AVAILABLE RECORDS:
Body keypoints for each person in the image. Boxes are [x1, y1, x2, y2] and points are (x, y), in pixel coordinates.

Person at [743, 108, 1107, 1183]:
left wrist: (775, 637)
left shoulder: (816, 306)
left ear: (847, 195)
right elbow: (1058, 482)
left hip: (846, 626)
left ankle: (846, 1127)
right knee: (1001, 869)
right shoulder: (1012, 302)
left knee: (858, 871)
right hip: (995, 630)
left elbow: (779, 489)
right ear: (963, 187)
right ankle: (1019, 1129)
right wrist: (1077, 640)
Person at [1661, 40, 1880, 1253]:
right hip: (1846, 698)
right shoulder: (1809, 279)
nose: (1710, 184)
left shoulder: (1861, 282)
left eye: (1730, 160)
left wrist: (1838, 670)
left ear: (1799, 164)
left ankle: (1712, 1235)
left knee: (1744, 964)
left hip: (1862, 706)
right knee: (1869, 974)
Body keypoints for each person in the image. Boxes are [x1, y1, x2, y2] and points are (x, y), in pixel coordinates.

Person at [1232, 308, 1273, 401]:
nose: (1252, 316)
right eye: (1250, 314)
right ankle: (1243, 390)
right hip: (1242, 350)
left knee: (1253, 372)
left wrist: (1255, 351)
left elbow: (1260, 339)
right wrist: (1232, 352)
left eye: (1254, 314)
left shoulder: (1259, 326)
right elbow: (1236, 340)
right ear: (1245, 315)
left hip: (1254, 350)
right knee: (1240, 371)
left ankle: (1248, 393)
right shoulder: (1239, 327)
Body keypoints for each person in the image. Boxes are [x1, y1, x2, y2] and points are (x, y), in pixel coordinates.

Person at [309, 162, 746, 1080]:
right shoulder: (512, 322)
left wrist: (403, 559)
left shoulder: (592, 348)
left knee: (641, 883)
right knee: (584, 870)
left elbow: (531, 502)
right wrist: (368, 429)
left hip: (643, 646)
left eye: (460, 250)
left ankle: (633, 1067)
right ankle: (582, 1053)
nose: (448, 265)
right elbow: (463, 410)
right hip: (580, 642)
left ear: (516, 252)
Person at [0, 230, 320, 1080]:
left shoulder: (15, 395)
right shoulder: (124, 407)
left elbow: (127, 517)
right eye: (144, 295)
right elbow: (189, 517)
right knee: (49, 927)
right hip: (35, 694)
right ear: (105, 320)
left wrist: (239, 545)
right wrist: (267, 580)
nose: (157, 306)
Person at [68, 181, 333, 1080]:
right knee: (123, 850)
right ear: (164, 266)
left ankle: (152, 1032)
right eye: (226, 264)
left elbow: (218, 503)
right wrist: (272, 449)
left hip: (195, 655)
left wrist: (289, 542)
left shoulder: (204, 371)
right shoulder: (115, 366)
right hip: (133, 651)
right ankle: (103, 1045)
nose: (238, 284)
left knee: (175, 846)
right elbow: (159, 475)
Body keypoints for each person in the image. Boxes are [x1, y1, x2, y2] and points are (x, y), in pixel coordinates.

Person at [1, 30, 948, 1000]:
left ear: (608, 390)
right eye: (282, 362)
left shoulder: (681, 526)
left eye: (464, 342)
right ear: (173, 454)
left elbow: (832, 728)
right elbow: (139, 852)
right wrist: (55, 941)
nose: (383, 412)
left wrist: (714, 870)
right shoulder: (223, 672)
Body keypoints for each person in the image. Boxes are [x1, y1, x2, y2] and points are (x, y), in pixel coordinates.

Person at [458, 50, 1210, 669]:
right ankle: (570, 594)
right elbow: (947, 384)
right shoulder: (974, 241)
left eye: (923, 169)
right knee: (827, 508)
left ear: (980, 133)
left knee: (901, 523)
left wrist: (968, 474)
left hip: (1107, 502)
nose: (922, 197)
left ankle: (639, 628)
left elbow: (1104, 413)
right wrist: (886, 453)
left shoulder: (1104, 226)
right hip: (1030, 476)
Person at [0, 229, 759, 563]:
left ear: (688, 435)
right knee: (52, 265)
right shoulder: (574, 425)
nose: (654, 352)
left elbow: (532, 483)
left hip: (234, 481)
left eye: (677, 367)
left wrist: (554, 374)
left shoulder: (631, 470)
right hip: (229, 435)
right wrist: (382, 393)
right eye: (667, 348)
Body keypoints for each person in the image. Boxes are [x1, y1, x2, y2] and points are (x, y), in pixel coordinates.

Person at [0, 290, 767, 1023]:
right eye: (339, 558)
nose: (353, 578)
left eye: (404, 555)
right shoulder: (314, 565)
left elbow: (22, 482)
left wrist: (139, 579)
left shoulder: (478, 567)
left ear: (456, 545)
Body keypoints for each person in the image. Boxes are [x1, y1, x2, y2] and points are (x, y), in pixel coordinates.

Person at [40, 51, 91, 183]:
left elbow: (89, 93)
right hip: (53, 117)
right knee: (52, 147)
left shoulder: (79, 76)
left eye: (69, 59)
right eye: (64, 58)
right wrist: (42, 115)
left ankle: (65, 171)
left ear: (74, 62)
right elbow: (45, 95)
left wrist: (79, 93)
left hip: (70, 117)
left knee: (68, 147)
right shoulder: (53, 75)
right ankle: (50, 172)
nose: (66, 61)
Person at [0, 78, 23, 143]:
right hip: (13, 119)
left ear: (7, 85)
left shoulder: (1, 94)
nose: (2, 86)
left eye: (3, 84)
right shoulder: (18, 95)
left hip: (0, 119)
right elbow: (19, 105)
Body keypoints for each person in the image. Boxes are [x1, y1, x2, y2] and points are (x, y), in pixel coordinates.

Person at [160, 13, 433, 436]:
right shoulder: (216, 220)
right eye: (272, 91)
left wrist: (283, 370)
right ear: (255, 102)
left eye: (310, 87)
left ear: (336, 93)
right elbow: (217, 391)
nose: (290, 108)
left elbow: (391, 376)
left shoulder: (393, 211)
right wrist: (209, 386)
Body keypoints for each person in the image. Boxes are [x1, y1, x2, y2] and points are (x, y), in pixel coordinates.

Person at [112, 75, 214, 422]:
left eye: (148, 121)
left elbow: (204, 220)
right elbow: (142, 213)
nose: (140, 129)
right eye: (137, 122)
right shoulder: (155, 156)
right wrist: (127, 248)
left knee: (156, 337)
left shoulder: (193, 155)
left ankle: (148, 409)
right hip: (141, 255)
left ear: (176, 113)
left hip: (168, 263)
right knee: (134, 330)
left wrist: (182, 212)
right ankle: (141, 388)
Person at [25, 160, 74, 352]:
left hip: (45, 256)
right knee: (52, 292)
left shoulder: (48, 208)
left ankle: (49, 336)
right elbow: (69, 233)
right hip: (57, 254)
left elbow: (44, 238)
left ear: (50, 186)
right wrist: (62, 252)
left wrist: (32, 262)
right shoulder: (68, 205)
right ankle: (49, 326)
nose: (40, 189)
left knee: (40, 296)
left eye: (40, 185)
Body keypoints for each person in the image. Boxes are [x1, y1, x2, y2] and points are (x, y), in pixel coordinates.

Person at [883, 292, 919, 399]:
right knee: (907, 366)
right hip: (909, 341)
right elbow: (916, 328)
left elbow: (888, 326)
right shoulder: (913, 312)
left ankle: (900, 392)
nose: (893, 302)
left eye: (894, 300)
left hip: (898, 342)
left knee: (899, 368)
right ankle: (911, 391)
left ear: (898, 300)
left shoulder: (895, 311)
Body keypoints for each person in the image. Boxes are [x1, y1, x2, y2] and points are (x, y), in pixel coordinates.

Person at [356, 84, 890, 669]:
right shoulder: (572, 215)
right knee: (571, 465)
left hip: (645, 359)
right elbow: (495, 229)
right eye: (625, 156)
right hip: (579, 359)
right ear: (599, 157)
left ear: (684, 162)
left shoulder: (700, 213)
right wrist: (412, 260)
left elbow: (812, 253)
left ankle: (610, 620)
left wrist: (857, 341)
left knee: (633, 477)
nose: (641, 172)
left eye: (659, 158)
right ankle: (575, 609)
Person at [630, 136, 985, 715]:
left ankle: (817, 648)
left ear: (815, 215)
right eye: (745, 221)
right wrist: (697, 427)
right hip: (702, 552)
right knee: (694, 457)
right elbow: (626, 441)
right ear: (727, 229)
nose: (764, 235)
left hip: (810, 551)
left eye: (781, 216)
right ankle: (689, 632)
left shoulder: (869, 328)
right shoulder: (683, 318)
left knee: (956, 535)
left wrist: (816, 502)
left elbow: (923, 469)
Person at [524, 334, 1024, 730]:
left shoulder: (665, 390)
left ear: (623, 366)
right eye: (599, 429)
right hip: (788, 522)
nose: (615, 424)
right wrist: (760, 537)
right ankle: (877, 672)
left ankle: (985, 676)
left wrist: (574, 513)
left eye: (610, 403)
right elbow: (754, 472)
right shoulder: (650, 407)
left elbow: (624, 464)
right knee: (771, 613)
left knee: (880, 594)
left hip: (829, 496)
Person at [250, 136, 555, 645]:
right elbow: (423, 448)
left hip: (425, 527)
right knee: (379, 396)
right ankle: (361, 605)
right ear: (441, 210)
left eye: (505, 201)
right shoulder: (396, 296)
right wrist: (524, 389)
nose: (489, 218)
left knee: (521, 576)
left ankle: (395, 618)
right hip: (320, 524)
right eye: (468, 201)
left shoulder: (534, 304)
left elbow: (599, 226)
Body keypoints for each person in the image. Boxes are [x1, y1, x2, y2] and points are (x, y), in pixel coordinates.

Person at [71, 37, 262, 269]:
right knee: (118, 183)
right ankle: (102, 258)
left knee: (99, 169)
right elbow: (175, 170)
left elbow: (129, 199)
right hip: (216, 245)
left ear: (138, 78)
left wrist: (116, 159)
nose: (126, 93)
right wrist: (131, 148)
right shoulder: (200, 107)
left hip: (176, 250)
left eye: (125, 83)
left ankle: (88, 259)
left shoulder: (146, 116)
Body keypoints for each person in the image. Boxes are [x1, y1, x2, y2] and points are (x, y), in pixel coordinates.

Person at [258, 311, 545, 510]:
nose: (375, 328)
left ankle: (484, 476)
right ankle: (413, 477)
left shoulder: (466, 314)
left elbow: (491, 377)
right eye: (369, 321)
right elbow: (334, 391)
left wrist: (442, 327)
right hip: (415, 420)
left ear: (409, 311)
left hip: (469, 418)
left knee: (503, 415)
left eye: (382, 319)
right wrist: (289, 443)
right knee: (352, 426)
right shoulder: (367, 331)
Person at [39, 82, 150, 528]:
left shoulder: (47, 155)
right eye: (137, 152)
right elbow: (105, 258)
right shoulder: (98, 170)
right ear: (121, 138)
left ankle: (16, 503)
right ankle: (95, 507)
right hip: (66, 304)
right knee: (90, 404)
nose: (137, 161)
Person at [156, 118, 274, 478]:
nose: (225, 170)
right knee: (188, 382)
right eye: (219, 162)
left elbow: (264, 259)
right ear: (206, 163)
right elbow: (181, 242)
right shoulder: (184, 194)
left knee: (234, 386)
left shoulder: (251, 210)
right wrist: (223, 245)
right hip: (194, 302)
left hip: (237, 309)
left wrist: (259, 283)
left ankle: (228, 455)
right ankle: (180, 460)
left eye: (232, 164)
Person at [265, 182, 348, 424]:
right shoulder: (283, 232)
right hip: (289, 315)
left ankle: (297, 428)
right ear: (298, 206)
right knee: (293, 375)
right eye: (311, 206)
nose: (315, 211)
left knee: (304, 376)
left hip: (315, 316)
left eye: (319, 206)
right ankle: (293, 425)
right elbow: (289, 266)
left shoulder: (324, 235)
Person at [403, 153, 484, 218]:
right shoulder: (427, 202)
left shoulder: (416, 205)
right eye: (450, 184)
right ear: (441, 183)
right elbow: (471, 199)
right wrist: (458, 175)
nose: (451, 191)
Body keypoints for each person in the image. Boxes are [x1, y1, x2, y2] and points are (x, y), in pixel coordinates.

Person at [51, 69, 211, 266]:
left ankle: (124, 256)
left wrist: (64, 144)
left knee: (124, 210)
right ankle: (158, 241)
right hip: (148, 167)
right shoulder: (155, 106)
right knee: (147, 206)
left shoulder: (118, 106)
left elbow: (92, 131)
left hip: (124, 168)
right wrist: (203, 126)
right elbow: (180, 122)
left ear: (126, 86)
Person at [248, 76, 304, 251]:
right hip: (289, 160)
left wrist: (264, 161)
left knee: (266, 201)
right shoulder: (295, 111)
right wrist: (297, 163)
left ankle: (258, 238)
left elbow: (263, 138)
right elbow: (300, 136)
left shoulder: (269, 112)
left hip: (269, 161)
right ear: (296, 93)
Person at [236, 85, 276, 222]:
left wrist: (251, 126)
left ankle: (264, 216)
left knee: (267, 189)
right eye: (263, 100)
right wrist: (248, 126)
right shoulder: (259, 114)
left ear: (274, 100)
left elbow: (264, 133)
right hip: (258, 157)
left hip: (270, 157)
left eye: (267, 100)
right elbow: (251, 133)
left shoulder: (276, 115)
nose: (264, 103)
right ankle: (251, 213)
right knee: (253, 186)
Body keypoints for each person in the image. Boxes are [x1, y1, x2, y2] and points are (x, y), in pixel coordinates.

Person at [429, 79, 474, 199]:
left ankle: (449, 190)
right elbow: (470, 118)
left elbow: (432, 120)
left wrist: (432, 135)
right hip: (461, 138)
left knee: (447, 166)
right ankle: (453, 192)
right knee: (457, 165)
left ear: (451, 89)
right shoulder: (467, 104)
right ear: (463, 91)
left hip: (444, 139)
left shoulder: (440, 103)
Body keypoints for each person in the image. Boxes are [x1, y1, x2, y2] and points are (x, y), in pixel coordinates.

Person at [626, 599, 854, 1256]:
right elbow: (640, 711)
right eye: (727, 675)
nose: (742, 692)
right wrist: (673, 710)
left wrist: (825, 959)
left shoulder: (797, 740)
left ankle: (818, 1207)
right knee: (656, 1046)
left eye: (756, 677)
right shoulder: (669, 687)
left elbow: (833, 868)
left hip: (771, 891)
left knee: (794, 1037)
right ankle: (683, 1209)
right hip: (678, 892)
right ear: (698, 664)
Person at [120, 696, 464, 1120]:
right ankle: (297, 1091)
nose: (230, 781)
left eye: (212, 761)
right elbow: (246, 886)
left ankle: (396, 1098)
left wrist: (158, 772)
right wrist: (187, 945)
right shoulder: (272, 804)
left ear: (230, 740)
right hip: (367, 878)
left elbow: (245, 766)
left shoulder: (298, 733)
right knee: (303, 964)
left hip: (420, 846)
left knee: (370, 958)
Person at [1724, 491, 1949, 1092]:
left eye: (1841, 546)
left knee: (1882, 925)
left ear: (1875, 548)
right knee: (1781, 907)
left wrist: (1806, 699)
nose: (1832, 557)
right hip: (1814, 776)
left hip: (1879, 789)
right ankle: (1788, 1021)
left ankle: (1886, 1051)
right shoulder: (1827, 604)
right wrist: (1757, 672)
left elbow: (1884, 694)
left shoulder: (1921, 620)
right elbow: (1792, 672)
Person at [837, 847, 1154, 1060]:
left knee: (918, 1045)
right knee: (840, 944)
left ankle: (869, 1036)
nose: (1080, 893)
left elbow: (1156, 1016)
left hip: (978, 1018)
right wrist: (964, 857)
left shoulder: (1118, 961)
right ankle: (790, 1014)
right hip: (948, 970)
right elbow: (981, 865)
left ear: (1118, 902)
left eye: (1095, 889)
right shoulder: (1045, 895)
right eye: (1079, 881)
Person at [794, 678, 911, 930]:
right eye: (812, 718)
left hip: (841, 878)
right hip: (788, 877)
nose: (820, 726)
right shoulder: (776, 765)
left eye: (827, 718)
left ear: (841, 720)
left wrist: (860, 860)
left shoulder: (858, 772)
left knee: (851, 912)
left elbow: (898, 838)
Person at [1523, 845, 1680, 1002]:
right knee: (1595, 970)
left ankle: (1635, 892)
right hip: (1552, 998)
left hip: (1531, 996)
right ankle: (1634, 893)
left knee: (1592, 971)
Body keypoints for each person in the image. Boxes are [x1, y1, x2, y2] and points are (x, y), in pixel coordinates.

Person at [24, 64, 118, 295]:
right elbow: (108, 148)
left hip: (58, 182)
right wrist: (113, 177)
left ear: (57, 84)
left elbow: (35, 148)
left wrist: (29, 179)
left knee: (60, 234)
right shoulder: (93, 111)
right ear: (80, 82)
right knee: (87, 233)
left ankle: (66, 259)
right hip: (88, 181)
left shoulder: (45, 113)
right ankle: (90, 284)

TASK DESCRIPTION: From the entries above, return exactly the line containing "left ankle: (1712, 1235)", the line containing "right knee: (584, 870)", and all lines between, and nothing else.

RESPONSE TO THE TASK:
left ankle: (1712, 1235)
left knee: (1744, 964)
left hip: (1862, 706)
right knee: (1869, 974)
Body keypoints for each person in the image. Boxes are [x1, y1, x2, y2] and points are (x, y), in pixel coordinates.

Person at [1232, 308, 1273, 401]:
nose: (1252, 316)
right eye: (1250, 314)
right ankle: (1243, 390)
right hip: (1242, 350)
left knee: (1253, 372)
left wrist: (1255, 351)
left elbow: (1260, 339)
right wrist: (1232, 352)
left eye: (1254, 314)
left shoulder: (1259, 326)
right elbow: (1236, 340)
right ear: (1245, 315)
left hip: (1254, 350)
right knee: (1240, 371)
left ankle: (1248, 393)
right shoulder: (1239, 327)
Body keypoints for each person in the image. Boxes are [x1, y1, x2, y2] and points are (x, y), in pixel coordinates.

Person at [309, 162, 746, 1080]:
right shoulder: (512, 322)
left wrist: (403, 559)
left shoulder: (592, 348)
left knee: (641, 883)
right knee: (584, 870)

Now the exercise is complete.